Cameron Crowe Can Write
Well hello friend, it’s been a long time. I haven’t really sat at the keyboard to type in a format that isn’t for screen in a long time. Most of my hours over the past few months have been spent writing short films and attempting to write a feature length script; the formers succeeded whereas the latter has failed continuously for two years now. Not even just that, I’ve also been editing stories – film and otherwise. I’ve been trying to prove myself and trying to find myself. Every time I think I come close to drawing some sort of firm conclusion on the matter a message like this comes up:
While it’s important to find someone who genuinely gets you, your desire to merge with a partner may cause you to become lost in other people. At times it’s hard to know who you are – it becomes based on who you’re with.
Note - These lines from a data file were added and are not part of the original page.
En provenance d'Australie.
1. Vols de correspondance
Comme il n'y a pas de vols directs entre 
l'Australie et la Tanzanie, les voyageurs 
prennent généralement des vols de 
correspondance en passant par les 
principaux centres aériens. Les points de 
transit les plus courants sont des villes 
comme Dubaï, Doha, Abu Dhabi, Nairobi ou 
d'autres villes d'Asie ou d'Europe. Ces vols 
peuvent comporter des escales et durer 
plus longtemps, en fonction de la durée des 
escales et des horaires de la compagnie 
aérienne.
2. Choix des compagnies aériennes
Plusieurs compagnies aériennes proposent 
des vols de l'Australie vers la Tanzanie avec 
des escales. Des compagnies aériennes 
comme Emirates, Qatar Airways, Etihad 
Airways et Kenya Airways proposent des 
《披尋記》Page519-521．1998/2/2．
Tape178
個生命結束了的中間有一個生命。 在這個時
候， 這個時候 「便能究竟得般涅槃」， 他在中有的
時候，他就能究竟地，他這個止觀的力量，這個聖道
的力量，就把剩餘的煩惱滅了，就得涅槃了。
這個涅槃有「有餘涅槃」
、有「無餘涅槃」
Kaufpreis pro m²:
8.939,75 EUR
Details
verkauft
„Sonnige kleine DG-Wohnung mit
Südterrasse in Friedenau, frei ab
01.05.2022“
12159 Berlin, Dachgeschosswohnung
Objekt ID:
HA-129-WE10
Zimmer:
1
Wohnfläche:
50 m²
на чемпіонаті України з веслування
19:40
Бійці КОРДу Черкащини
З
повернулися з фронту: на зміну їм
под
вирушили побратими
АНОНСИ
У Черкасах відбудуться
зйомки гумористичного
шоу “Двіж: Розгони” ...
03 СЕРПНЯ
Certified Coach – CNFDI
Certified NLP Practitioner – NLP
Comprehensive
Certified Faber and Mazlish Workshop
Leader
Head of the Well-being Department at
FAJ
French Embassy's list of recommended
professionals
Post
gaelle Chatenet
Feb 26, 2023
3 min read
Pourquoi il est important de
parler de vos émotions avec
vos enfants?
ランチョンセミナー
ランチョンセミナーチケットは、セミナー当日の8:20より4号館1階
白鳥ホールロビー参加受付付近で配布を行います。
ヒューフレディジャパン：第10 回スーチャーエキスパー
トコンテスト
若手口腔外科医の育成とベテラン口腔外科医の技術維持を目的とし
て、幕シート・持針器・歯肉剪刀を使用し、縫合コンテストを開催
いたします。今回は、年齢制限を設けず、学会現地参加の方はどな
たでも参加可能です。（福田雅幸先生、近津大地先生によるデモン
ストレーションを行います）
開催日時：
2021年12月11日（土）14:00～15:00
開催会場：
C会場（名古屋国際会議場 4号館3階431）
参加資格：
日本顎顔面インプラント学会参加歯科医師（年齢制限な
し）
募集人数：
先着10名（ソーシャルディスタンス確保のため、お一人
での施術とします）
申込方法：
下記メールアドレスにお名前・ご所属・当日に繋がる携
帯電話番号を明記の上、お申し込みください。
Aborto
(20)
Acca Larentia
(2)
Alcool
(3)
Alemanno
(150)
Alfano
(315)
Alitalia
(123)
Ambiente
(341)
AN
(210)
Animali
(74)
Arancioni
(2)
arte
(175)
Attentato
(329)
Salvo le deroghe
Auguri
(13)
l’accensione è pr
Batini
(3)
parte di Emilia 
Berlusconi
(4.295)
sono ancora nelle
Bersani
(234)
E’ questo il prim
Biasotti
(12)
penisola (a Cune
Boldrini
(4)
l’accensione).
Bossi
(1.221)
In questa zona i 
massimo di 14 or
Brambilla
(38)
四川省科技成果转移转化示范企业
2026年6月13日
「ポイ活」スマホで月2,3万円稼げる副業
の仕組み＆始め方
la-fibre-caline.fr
Now that may seem true from the outside looking in, just ask me about myself and I’ll open up like a poorly wrapped summer roll talking about how “perspective is the spice of life,” but even if that may be truth (the perspective thing) it’s far from the truth (me losing myself). It may have been true about me a few years ago, but that would also be at a time where I didn’t have a second to sit with myself and think for myself. I made every possible thought I had public for consumption. I lost myself in my relationship with studying, working, trying to stay healthy… All of these things that we deem necessary because people tell us they are. They’re not. They are to an extent because it is important to make sure you can breathe okay, that you’re constantly learning; that your brain is nimble; that you think critically and creatively. What is not necessary however is dedicating yourself to things that you do not know how to set boundaries for. This does feel like I am going off topic, so I should probably shut the fuck up and just say that sometimes it does feel like I’m losing myself. It feels like I may be engrossing myself in something that takes over my personality, not obsessively, but methodically. It is in the method where I can distinguish between the good and the bad to find the grey. The grey being the difference between losing yourself and gaining something. You never lose if you gain.
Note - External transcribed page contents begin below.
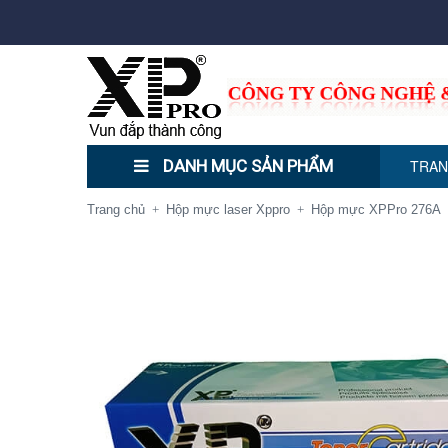
DANH MỤC SẢN PHẨM
TRAN
Trang chủ
Hộp mực laser Xppro
Hộp mực XPPro 276A
+
+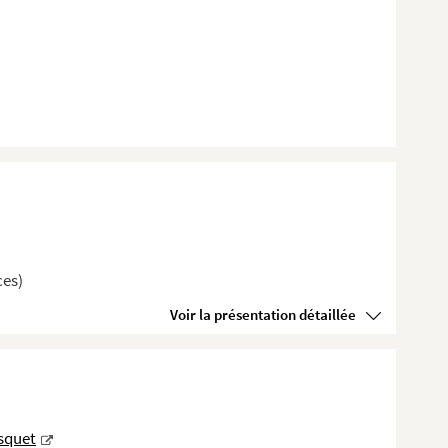
ces)
Voir la présentation détaillée
squet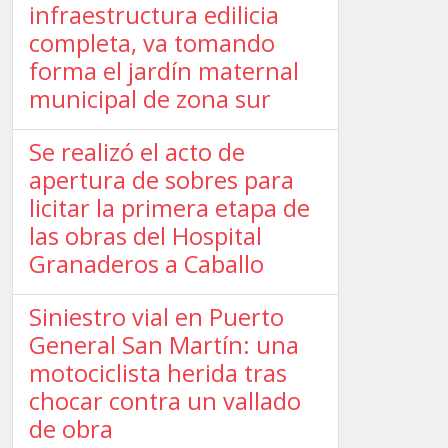
infraestructura edilicia
completa, va tomando
forma el jardín maternal
municipal de zona sur
Se realizó el acto de
apertura de sobres para
licitar la primera etapa de
las obras del Hospital
Granaderos a Caballo
Siniestro vial en Puerto
General San Martín: una
motociclista herida tras
chocar contra un vallado
de obra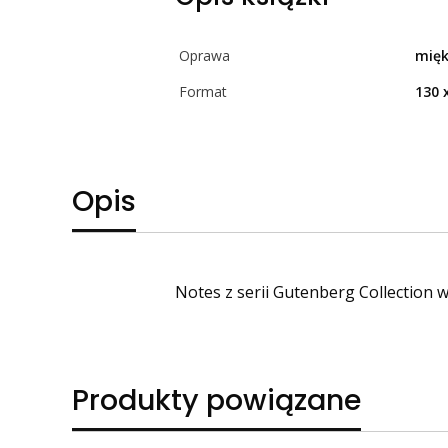
Oprawa
mię
Format
130 
Opis
Notes z serii Gutenberg Collection w
Produkty powiązane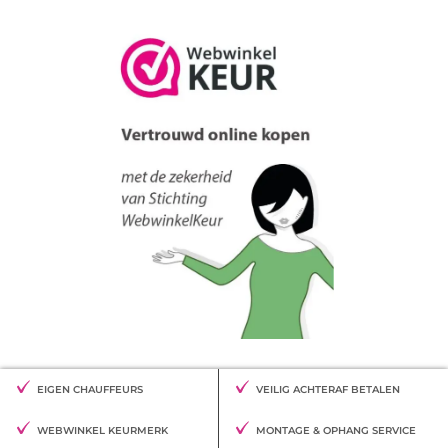
EIGEN CHAUFFEURS
VEILIG ACHTERAF BETALEN
WEBWINKEL KEURMERK
MONTAGE & OPHANG SERVICE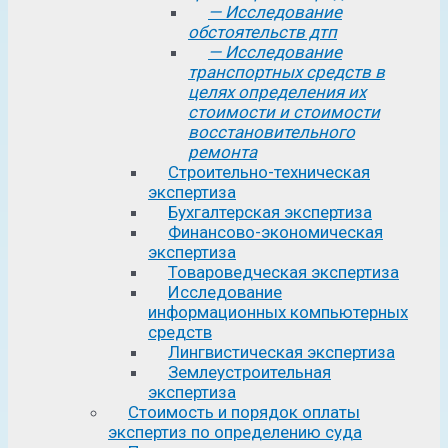
— Исследование
обстоятельств дтп
— Исследование
транспортных средств в
целях определения их
стоимости и стоимости
восстановительного
ремонта
Строительно-техническая
экспертиза
Бухгалтерская экспертиза
Финансово-экономическая
экспертиза
Товароведческая экспертиза
Исследование
информационных компьютерных
средств
Лингвистическая экспертиза
Землеустроительная
экспертиза
Стоимость и порядок оплаты
экспертиз по определению суда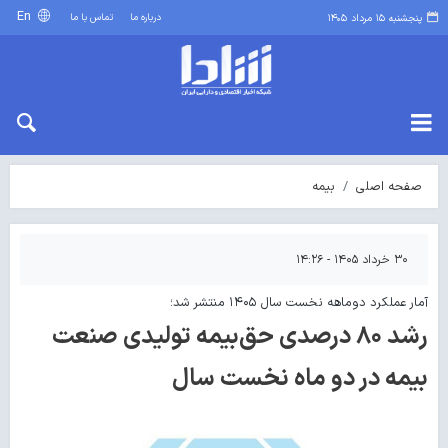
En
درباره ما
تماس با ما
پنجشنبه ۱۵ مرداد ۱۴۰۵
صفحه اصلی
بیمه
۳۰ خرداد ۱۴۰۵ - ۱۴:۲۶
آمار عملکرد دوماهه نخست سال ۱۴۰۵ منتشر شد؛
رشد ۸۰ درصدی حق‌بیمه تولیدی صنعت
بیمه در دو ماه نخست سال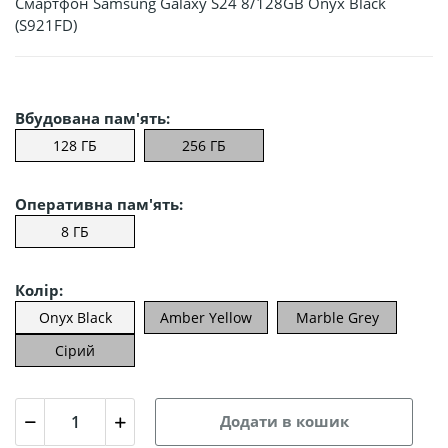
Смартфон Samsung Galaxy S24 8/128GB Onyx Black
(S921FD)
Вбудована пам'ять:
128 ГБ
256 ГБ
Оперативна пам'ять:
8 ГБ
Колір:
Onyx Black
Amber Yellow
Marble Grey
Сірий
Додати в кошик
In losing yourself in something or someone, you do take things on, you start to listen to the same music; crafting bits of your personality around them. Sometimes this is irrevocably unhealthy, especially when something is unrequited and forced. However, there is the odd moment where that isn’t the case, where things can be right but poorly timed or just miscommunicated. It is in these times where I think of Cameron Crowe’s canon: a plethora of needle drops that make all disk jockeys wet, romantic comedies and coming of age stories that make you wish you grew up in a different era (even though you would’ve been mercilessly bullied), and moments of true personal courage. Sure, you can pull up Almost Famous and Jerry Maguire, they’re both great examples for the case I am trying to make, but the two examples I want to momentarily focus on are, Say Anything and High Fidelity (which isn’t Cameron Crowe, it is Stephen Fears, but it is written by John Cusack and helps me prove my point so shhhh). Both are films that are in my holy grail of romantic comedies, but asides from that they feature a protagonist who easily loses themselves in someone else. They start to put all the cards on the table, not knowing what life could be like without them. On the contrary, Crowe does force John Cusack in both films to figure that out; to realize what life is like without the romantic interest and that they are people without them. It doesn’t seem purposeful or vengeful that Cusack plays these characters as people who are at a crossroads—who are bursting at the seems to be themselves, but are lacking in a little something. Now, I’m not saying that that something is love or a romantic interest… I am saying that John Cusack does find that thing by falling, losing himself, realising that it ain’t healthy to do so, establishes boundaries, still falls but in a healthier way and gains enough courage to either chase Laura or Diane Court. He finds his courage to be himself by way of losing himself. Nothing proves this more than the last scene in Say Anything when Diane and Lloyd are on the plane:
Diane says, “Nobody thought we’d do this.” She pauses, grabbing Lloyd’s attention. She continues, “nobody really thinks it will work, do they?”
Lloyd, looking straight into her eyes, confident as ever says “you just described every great success story.”
I’ll tell you what, that Cameron Crowe can sure fucking write.
It takes a certain amount of bravery to acknowledge the need for boundaries; a courage to set your foot down and stand for what you believe in. Because there’s a difference in losing and being at a loss and losing and gaining. You can see that I’m going in circles, but I think that’s because I’m trying to tell myself that it’s okay. It’s not being desperate. Being hurt sucks, but opening yourself to being hurt is good. It’s not losing yourself if you end up standing up for who you are and what you believe in; in acknowledging mistakes, in trying to do better, you stand. It isn’t bad if you be brave for yourself. So, Nitin (and all readers) be brave for yourself (and for others) because every great success story starts with a shit load of doubt.